La principale prévenue est arrivée en Belgique en 1996. Dès l’année 2000, elle a ouvert un restaurant à Huy. Il est rapidement apparu qu’elle employait des personnes en séjour irrégulier sur le territoire en ne les déclarant pas. Le personnel logeait dans de petites pièces situées au-dessus du restaurant. Les personnes étaient très mal payées.

Cette dame a déjà été condamnée en 2003, 2015 et 2018. Pour des faits commis dans ces différents restaurants.

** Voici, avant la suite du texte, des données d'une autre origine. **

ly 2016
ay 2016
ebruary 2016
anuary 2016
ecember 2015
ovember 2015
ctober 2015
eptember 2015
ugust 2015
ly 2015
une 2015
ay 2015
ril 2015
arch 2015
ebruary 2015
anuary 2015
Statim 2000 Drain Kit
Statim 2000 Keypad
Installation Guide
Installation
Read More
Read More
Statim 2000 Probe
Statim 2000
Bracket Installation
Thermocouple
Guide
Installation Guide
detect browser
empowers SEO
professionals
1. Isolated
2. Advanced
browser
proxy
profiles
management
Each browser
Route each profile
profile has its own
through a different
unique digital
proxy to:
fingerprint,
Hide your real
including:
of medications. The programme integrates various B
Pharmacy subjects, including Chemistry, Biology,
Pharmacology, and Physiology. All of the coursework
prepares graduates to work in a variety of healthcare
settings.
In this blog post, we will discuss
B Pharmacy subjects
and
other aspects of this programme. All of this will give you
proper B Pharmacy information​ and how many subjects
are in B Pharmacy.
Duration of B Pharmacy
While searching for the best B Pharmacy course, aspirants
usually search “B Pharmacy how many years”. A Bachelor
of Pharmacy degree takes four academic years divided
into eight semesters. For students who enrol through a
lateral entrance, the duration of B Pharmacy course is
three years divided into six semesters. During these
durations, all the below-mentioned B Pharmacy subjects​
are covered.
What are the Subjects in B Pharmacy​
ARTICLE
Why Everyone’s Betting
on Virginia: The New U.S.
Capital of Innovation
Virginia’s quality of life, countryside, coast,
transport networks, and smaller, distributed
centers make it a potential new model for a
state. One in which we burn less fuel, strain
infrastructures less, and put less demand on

Pour faire venir des personnes de Chine, elle aurait utilisé des mariages ou encore distribué des parts de sociétés à des personnes qui n’avaient pourtant aucun pouvoir dans les établissements. C’est de cette manière, selon le parquet, qu’elle a fait venir sa sœur et le mari de cette dernière. Selon le témoignage du propre ancien mari de la principale prévenue, il a contracté un mariage blanc avec cette dernière pour fuir la Chine. Il a ensuite été employé en noir dans un des restaurants.

Le 27 février 2013, une lettre anonyme a été envoyée à la police fédérale pour dénoncer le fait que des personnes en séjour irrégulier étaient employées dans les restaurants de la dame. Le 20 juin 2013, une perquisition a été réalisée dans les restaurants et au domicile privé de celle-ci. Les faits auraient été commis entre 2004 et 2013.

Les avocats ont estimé qu’il n’y avait pas eu de faux mariages. Ils ont plaidé l’acquittement, la prescription de certaines infractions, le dépassement du délai raisonnable ou le sursis.